### WORK REQUEST
Exactly reproduce the lines from the top of the entries below through the line containing "T-1624, status: Bloqueado -> Listo", with both ends included.

===============

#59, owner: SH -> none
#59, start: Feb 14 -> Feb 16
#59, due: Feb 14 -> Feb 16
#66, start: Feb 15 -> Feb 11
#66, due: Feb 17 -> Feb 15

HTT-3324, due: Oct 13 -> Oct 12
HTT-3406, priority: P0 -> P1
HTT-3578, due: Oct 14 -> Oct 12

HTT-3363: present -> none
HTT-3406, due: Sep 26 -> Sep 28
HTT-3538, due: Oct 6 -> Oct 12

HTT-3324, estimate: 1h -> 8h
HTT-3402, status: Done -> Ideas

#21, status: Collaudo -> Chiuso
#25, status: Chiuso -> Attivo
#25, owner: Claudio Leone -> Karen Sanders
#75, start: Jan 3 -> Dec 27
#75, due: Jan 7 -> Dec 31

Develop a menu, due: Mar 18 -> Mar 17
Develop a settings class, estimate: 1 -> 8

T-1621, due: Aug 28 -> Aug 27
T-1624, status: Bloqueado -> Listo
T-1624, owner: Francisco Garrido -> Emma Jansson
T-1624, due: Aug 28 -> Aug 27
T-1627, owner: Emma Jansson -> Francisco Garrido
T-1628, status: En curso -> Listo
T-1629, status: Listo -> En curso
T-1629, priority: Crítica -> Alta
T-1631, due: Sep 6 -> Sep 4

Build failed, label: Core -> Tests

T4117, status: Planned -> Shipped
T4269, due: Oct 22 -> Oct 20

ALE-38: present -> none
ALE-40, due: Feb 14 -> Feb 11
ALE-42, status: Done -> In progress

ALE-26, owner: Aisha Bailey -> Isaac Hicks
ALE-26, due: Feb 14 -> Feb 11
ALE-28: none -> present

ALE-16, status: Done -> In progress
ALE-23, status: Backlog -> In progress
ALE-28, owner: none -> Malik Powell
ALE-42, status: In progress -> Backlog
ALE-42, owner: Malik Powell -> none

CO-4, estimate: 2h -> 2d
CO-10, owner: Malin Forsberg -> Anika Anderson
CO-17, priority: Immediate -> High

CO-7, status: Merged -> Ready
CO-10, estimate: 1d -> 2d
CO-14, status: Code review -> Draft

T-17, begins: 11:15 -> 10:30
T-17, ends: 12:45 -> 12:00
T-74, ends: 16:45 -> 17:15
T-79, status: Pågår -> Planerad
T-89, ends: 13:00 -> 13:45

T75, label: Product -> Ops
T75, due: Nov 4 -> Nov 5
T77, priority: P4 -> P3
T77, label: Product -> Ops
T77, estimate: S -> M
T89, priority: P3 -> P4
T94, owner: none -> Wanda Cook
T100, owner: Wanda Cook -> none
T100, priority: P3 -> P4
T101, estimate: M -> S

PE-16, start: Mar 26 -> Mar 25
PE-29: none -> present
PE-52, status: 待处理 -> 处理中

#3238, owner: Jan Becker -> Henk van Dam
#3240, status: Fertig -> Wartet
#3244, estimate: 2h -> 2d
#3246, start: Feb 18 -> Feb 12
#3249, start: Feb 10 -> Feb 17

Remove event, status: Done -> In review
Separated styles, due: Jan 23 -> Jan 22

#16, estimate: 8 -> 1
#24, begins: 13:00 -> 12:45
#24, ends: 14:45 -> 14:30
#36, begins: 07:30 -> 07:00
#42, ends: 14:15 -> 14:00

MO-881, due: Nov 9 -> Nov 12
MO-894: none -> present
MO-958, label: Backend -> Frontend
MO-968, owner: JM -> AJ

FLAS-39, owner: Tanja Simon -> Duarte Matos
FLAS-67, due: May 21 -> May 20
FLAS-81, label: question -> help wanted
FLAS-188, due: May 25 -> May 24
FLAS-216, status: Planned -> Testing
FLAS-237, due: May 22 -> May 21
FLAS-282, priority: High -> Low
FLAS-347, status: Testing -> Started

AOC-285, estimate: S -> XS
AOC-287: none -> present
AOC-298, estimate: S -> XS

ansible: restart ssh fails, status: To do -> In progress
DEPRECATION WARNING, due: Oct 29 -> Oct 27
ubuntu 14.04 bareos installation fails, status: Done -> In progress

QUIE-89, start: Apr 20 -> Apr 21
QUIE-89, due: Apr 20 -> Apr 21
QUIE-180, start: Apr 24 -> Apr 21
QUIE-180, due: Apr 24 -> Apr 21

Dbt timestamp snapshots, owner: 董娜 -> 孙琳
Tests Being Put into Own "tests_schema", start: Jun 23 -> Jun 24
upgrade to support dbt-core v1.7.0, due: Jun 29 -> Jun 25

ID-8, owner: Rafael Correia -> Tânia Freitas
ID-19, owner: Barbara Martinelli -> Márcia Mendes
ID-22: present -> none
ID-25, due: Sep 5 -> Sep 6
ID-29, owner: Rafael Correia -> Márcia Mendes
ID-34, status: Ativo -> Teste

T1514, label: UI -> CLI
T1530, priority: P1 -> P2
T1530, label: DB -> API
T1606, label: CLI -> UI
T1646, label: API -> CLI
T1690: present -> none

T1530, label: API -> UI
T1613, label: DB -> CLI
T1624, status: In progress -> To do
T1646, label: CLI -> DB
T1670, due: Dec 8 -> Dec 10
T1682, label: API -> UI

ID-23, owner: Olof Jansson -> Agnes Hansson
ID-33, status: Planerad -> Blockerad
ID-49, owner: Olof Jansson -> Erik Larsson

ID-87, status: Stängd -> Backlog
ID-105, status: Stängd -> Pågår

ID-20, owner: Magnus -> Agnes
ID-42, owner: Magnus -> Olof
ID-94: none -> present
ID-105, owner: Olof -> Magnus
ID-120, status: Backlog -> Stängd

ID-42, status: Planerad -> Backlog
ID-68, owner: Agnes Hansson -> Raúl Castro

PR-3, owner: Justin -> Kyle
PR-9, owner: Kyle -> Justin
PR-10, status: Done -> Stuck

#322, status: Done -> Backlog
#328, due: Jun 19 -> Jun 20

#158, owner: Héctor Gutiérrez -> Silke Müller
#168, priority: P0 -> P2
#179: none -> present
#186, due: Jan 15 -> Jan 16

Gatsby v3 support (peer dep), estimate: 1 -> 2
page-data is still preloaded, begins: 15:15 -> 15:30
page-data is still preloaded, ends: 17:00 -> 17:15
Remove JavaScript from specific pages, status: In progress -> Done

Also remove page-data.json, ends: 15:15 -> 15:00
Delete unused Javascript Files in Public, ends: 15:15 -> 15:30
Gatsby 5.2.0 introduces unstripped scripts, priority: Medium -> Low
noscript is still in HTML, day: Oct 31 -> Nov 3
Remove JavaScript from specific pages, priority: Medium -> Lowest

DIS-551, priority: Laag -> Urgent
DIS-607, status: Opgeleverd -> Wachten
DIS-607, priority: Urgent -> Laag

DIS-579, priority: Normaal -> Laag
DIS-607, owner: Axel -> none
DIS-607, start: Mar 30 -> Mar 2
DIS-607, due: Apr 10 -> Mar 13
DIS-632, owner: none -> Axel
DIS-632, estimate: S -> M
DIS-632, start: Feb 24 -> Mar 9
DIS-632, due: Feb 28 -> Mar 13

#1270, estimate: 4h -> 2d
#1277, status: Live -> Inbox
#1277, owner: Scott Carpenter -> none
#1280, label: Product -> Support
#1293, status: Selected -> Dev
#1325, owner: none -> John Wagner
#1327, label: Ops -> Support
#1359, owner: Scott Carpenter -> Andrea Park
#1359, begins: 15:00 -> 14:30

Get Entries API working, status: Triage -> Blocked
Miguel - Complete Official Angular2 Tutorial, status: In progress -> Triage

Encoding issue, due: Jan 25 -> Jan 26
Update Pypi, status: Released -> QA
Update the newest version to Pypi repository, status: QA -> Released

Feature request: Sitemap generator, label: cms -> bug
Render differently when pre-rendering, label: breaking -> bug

===============

### SOLUTION TO THE EXERCISE
#59, owner: SH -> none
#59, start: Feb 14 -> Feb 16
#59, due: Feb 14 -> Feb 16
#66, start: Feb 15 -> Feb 11
#66, due: Feb 17 -> Feb 15

HTT-3324, due: Oct 13 -> Oct 12
HTT-3406, priority: P0 -> P1
HTT-3578, due: Oct 14 -> Oct 12

HTT-3363: present -> none
HTT-3406, due: Sep 26 -> Sep 28
HTT-3538, due: Oct 6 -> Oct 12

HTT-3324, estimate: 1h -> 8h
HTT-3402, status: Done -> Ideas

#21, status: Collaudo -> Chiuso
#25, status: Chiuso -> Attivo
#25, owner: Claudio Leone -> Karen Sanders
#75, start: Jan 3 -> Dec 27
#75, due: Jan 7 -> Dec 31

Develop a menu, due: Mar 18 -> Mar 17
Develop a settings class, estimate: 1 -> 8

T-1621, due: Aug 28 -> Aug 27
T-1624, status: Bloqueado -> Listo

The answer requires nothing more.